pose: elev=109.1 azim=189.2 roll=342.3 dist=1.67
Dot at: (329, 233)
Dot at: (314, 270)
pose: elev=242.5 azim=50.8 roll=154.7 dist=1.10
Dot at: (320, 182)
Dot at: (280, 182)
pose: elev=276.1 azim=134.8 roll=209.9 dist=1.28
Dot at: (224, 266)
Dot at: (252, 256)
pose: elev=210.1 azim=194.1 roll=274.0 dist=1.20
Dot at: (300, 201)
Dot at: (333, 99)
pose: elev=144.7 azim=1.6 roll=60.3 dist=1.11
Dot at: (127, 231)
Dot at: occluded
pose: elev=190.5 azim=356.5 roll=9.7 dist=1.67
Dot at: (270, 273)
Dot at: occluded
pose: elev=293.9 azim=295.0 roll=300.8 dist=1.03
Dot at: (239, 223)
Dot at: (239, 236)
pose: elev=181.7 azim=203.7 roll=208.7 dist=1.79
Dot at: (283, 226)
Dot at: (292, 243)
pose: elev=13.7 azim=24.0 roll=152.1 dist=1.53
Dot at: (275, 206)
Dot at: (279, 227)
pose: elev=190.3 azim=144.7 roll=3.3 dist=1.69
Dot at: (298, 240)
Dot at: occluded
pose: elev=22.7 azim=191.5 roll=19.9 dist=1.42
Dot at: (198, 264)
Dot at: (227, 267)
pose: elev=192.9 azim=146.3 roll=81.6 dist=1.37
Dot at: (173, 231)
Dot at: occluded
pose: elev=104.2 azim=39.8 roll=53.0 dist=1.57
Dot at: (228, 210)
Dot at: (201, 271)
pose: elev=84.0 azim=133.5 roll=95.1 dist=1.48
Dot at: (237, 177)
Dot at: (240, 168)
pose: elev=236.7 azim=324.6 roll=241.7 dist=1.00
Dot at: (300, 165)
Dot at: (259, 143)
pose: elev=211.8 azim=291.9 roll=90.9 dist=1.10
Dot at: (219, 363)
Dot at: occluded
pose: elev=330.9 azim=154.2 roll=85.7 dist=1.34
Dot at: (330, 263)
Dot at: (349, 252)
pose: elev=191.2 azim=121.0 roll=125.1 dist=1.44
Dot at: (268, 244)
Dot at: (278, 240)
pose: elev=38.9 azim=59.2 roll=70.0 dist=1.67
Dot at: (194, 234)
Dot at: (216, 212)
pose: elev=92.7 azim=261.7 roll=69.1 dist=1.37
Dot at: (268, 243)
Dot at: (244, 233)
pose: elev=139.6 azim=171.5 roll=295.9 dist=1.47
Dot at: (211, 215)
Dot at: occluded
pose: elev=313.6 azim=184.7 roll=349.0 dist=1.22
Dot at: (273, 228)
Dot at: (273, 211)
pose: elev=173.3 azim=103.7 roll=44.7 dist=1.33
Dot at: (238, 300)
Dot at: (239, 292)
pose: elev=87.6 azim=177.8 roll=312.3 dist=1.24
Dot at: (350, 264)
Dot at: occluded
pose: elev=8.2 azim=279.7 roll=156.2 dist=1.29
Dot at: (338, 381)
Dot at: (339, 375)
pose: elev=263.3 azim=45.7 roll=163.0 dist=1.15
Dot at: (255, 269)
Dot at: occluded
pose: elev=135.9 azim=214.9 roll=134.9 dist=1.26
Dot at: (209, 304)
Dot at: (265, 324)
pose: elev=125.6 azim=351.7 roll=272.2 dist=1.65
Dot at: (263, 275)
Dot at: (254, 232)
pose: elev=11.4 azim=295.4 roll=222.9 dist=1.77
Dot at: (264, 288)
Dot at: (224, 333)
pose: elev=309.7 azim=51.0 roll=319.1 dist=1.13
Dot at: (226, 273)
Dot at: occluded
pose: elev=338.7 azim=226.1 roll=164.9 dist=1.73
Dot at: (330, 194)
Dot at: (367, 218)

+ + +

Copy the data above word for word, from the line containing "pose: elev=263.3 azim=45.7" through the end of the data, including both of those endpoints.

pose: elev=263.3 azim=45.7 roll=163.0 dist=1.15
Dot at: (255, 269)
Dot at: occluded
pose: elev=135.9 azim=214.9 roll=134.9 dist=1.26
Dot at: (209, 304)
Dot at: (265, 324)
pose: elev=125.6 azim=351.7 roll=272.2 dist=1.65
Dot at: (263, 275)
Dot at: (254, 232)
pose: elev=11.4 azim=295.4 roll=222.9 dist=1.77
Dot at: (264, 288)
Dot at: (224, 333)
pose: elev=309.7 azim=51.0 roll=319.1 dist=1.13
Dot at: (226, 273)
Dot at: occluded
pose: elev=338.7 azim=226.1 roll=164.9 dist=1.73
Dot at: (330, 194)
Dot at: (367, 218)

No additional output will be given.